**Assigned task**
Select every line in the records that contains the word "jumping", and copy each one.

**Input material**
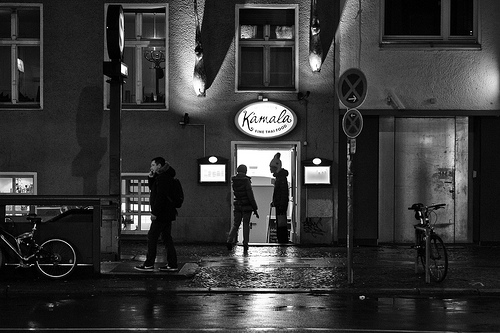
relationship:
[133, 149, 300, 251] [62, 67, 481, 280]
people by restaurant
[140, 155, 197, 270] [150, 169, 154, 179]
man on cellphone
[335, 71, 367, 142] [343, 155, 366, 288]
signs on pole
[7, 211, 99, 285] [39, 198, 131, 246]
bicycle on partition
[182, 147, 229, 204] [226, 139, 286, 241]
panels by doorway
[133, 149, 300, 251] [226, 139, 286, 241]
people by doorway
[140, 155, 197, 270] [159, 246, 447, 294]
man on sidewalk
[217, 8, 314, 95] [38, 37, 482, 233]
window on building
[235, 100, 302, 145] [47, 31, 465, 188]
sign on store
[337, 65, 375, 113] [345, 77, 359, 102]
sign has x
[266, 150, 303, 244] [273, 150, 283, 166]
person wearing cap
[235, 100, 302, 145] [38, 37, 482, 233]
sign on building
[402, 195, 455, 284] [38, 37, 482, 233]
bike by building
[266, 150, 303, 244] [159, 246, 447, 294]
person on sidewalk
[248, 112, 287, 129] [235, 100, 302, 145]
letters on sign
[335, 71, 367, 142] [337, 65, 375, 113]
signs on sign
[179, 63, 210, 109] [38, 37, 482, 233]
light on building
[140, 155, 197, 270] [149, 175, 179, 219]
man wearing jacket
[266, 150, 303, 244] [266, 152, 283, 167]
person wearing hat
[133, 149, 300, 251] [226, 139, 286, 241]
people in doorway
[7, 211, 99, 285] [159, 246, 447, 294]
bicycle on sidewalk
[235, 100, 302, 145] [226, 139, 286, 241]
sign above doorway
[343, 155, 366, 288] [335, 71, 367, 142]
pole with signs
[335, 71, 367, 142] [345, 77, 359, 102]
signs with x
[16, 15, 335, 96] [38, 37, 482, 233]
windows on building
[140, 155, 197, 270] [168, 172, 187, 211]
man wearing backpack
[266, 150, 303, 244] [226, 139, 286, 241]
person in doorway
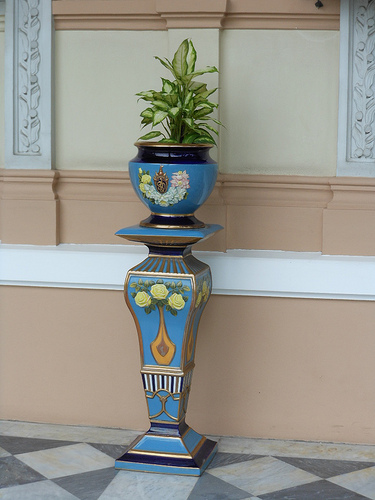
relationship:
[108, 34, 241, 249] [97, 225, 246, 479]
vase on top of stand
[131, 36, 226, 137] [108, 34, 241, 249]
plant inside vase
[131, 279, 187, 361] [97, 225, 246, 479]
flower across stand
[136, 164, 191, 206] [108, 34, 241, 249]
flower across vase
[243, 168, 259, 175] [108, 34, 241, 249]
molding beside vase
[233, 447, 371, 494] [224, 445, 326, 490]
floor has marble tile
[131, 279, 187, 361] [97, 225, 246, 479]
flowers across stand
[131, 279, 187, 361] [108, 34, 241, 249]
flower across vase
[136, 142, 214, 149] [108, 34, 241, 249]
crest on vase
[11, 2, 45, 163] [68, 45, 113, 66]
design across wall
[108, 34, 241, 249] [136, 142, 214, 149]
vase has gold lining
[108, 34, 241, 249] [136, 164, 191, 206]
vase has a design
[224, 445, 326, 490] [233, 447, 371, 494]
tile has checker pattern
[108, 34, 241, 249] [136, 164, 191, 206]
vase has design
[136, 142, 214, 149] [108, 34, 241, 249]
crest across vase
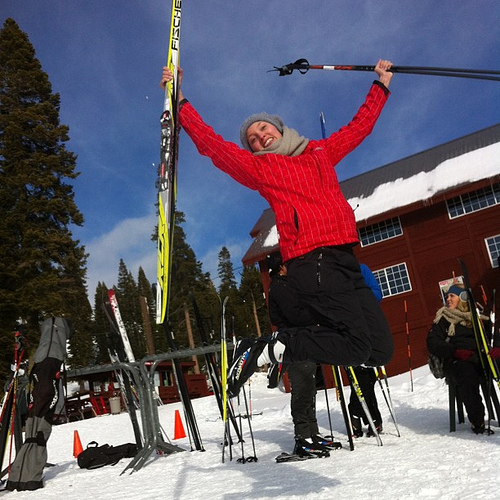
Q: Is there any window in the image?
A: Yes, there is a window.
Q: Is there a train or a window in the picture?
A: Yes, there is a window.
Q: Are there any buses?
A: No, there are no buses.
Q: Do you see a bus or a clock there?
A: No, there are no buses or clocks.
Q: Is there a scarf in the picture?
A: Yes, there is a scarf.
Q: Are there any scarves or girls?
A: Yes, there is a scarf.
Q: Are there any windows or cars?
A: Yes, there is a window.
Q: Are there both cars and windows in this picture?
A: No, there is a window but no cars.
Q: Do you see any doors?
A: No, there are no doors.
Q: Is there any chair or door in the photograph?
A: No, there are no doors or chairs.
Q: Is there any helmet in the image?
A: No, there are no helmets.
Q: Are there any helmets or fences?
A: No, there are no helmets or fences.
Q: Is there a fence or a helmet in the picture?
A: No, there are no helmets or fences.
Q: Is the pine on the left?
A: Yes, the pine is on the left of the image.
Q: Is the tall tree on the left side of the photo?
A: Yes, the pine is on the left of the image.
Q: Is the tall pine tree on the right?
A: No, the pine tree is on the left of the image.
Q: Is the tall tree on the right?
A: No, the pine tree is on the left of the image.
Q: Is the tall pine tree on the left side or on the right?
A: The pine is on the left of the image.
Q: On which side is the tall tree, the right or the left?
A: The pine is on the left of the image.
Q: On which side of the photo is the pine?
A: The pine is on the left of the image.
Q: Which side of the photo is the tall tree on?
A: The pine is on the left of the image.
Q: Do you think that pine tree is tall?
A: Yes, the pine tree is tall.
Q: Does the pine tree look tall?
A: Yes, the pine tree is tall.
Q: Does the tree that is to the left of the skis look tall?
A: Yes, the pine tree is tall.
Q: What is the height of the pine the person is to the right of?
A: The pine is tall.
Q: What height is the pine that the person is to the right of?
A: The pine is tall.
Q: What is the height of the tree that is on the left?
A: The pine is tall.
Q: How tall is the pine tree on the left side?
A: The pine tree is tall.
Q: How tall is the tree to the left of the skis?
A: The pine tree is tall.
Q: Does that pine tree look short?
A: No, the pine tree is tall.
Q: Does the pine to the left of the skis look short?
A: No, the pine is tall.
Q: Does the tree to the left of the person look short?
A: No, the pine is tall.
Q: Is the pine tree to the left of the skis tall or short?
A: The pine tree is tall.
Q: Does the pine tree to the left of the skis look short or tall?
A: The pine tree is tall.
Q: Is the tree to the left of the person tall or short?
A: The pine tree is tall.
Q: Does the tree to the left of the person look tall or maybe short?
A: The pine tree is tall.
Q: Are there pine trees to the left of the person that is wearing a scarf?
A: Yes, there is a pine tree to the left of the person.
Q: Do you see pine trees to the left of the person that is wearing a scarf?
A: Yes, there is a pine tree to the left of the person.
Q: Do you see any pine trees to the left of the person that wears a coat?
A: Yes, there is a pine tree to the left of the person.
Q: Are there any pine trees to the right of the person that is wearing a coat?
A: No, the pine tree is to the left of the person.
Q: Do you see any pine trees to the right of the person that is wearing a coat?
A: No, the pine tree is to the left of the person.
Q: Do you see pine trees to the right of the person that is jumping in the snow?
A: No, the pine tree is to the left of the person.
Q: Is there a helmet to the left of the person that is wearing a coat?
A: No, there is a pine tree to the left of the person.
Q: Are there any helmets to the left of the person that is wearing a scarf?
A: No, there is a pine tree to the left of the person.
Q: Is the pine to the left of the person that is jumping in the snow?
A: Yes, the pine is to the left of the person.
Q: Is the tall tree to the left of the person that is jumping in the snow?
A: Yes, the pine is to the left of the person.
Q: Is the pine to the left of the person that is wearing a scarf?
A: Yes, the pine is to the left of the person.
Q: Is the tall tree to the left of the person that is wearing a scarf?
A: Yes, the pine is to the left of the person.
---
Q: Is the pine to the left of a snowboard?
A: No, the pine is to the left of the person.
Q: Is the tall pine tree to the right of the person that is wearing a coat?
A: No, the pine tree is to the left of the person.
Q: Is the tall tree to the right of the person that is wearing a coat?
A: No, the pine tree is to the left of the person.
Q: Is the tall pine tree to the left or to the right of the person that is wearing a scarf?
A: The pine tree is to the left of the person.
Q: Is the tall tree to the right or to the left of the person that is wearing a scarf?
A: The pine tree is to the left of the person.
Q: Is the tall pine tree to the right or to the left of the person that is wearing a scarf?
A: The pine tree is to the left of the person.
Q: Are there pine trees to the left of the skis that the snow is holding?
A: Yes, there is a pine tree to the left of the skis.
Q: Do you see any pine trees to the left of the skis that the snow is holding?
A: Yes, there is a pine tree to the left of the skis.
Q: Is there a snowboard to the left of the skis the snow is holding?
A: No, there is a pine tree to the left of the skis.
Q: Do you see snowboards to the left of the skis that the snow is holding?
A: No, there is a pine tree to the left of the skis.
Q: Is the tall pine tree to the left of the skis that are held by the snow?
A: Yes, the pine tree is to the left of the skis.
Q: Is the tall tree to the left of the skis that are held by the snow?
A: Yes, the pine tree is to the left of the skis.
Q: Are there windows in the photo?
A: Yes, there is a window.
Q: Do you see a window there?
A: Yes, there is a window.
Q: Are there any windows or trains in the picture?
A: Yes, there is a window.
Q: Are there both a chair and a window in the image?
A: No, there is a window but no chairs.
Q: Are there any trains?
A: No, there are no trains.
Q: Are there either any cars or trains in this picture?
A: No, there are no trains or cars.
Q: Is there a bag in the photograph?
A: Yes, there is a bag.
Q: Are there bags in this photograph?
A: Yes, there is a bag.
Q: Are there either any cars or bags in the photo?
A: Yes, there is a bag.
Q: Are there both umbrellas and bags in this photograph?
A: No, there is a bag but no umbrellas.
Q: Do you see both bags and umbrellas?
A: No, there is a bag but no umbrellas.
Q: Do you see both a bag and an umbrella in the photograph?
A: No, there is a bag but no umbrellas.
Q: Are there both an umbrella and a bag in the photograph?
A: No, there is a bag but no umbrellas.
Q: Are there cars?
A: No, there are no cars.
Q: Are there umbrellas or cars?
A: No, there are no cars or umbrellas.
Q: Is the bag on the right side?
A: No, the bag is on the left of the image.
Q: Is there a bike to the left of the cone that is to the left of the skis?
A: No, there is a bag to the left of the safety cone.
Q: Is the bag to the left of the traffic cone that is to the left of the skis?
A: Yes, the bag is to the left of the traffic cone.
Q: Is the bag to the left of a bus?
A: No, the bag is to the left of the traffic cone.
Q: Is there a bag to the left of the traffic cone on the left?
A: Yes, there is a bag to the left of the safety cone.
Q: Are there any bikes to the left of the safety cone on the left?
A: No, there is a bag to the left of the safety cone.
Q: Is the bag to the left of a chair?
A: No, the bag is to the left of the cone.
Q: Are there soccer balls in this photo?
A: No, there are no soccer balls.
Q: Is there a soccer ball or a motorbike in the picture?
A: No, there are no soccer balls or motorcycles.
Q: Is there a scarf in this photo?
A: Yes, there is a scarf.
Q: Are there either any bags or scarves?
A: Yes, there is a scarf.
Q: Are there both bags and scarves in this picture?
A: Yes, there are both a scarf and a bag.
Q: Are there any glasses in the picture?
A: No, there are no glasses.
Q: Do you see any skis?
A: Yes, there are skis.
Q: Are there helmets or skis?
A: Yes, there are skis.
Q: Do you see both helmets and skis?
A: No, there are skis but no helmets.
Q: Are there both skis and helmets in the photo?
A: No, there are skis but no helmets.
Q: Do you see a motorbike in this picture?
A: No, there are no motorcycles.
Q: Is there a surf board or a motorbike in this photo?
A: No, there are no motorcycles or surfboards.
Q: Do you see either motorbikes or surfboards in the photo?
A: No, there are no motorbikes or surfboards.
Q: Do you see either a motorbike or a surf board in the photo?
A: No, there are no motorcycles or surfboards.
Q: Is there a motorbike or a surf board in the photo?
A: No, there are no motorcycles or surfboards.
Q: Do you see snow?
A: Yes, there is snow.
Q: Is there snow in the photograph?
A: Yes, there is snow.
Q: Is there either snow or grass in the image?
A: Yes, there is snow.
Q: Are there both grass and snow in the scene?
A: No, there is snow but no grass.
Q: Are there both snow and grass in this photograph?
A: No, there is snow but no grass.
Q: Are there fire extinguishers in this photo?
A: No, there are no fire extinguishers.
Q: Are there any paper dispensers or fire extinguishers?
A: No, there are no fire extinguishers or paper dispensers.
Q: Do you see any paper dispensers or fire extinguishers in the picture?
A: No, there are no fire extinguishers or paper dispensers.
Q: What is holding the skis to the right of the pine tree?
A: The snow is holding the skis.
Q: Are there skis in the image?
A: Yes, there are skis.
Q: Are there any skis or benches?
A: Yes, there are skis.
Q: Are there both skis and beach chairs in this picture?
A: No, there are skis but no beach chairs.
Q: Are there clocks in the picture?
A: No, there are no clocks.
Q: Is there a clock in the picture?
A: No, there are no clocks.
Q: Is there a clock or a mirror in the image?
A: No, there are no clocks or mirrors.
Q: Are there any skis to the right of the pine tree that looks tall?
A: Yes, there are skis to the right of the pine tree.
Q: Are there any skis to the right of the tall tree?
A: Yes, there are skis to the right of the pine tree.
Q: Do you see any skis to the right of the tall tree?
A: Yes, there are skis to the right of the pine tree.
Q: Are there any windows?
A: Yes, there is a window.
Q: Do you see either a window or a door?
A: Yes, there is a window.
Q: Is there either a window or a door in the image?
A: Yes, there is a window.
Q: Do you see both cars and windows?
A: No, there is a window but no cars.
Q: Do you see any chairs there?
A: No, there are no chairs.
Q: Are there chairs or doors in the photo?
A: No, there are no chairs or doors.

**Answer to this problem**
Q: Do you see pine trees to the right of the person that is jumping in the snow?
Q: Is the pine to the left of the person that is jumping in the snow?
Q: Is the tall tree to the left of the person that is jumping in the snow?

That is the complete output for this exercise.